JOB ITEM:
Gather each line in the entries below that contains the word "Pool". Copy every such line in full.

(Items from a dataset)
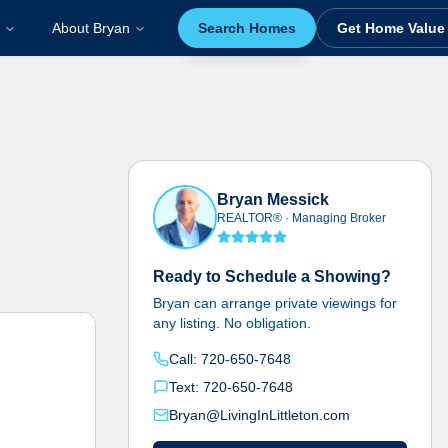
About Bryan
Search Homes
Get Home Value
Bryan Messick
REALTOR®
·
Managing Broker
Ready to Schedule a Showing?
Bryan can arrange private viewings for
any listing. No obligation.
Call:
720-650-7648
Text:
720-650-7648
Bryan@LivingInLittleton.com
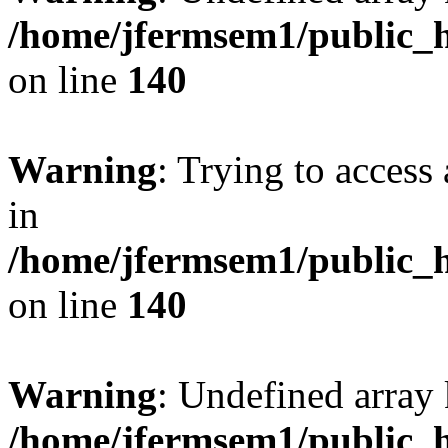
/home/jfermsem1/public_h
on line
140
Warning
: Trying to access 
in
/home/jfermsem1/public_h
on line
140
Warning
: Undefined arr
/home/jfermsem1/public_h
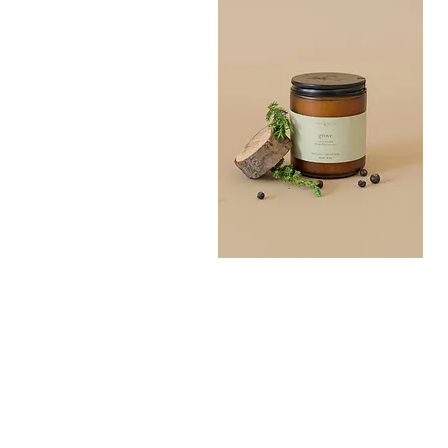
Grove
Bath
Quick View
Salt
300G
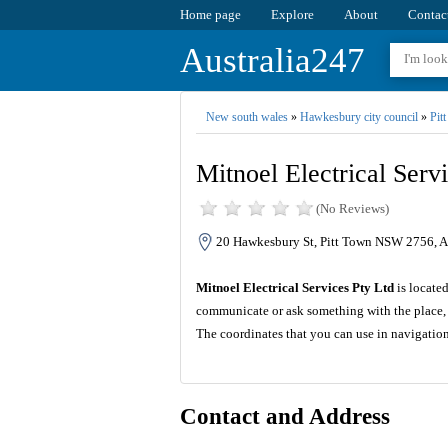
Home page
Explore
About
Contac
Australia247
New south wales
»
Hawkesbury city council
»
Pit
Mitnoel Electrical Serv
(No Reviews)
20 Hawkesbury St, Pitt Town NSW 2756, Au
Mitnoel Electrical Services Pty Ltd
is locate
communicate or ask something with the place, 
The coordinates that you can use in navigation
Contact and Address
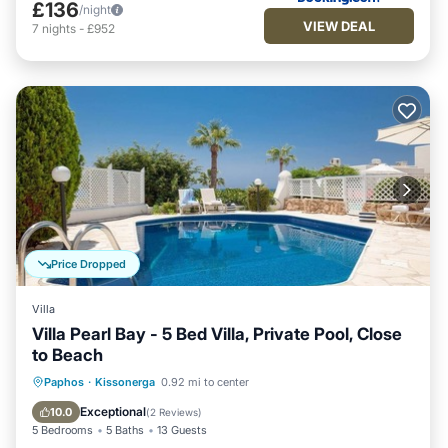
£136
/night
VIEW DEAL
7
nights
-
£952
Price Dropped
Villa
Villa Pearl Bay - 5 Bed Villa, Private Pool, Close
to Beach
Private Pool
Breakfast
Parking
Paphos
·
Kissonerga
0.92 mi to center
Pool
Exceptional
10.0
(
2 Reviews
)
5 Bedrooms
5 Baths
13 Guests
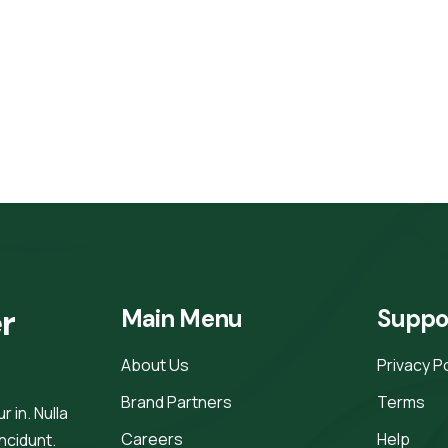
r 
Main Menu
Suppo
About Us
Privacy P
Brand Partners
Terms
 in. Nulla
Careers
Help
incidunt.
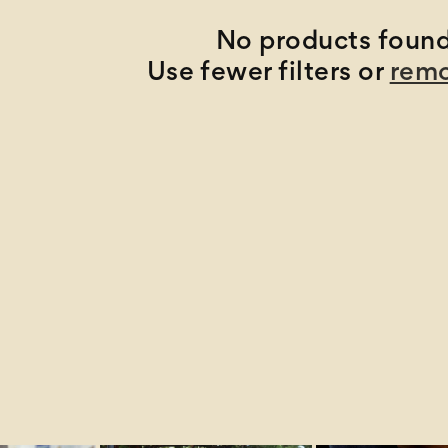
No products foun
Use fewer filters or
remo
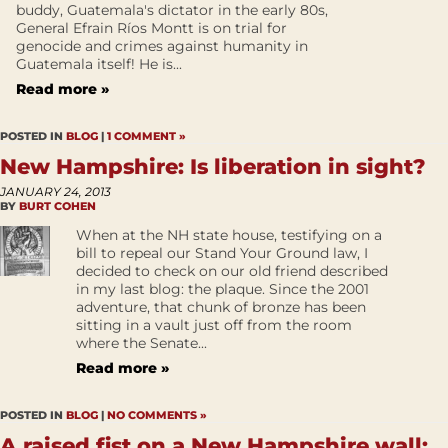
buddy, Guatemala's dictator in the early 80s,
General Efrain Ríos Montt is on trial for
genocide and crimes against humanity in
Guatemala itself! He is...
Read more »
POSTED IN
BLOG
|
1 COMMENT »
New Hampshire: Is liberation in sight?
JANUARY 24, 2013
BY
BURT COHEN
When at the NH state house, testifying on a
bill to repeal our Stand Your Ground law, I
decided to check on our old friend described
in my last blog: the plaque. Since the 2001
adventure, that chunk of bronze has been
sitting in a vault just off from the room
where the Senate...
Read more »
POSTED IN
BLOG
|
NO COMMENTS »
A raised fist on a New Hampshire wall:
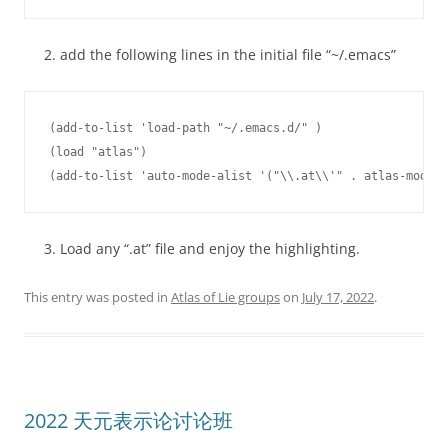
add the following lines in the initial file “~/.emacs”
(add-to-list 'load-path "~/.emacs.d/" )

(load "atlas")

Load any “.at” file and enjoy the highlighting.
This entry was posted in
Atlas of Lie groups
on
July 17, 2022
.
2022 天元表示论讨论班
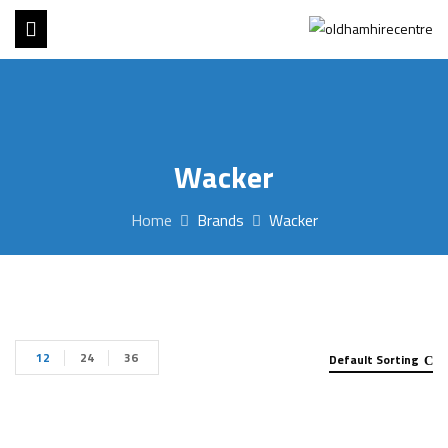
Wacker
Home
Brands
Wacker
12
24
36
Default Sorting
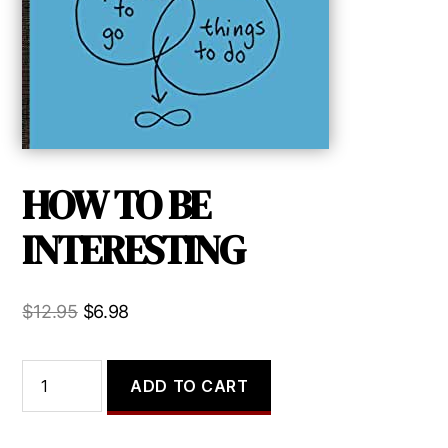
HOW TO BE
INTERESTING
Original
Current
$
12.95
$
6.98
price
price
was:
is:
HOW
ADD TO CART
TO
$12.95.
$6.98.
BE
INTERESTING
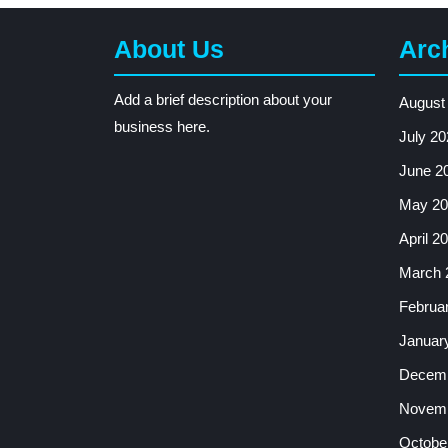
About Us
Arc
Add a brief description about your
August
business here.
July 20
June 2
May 20
April 2
March 
Februa
Januar
Decemb
Novemb
Octobe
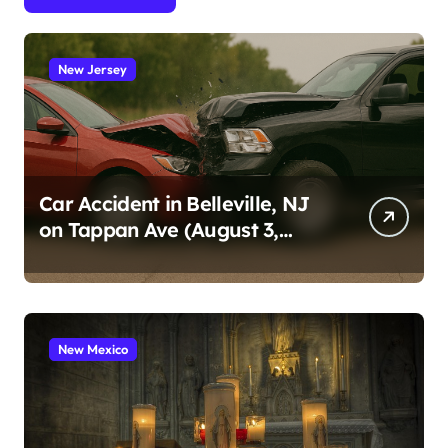
New Jersey
Car Accident in Belleville, NJ
on Tappan Ave (August 3,
2026)
New Mexico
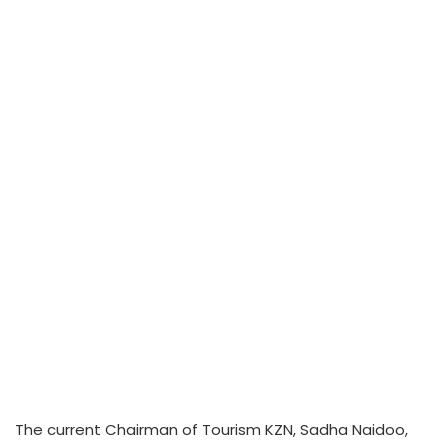
The current Chairman of Tourism KZN, Sadha Naidoo,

SOLUTION TO THIS EXERCISE:
Villa Pearl Bay - 5 Bed Villa, Private Pool, Close
Private Pool
Pool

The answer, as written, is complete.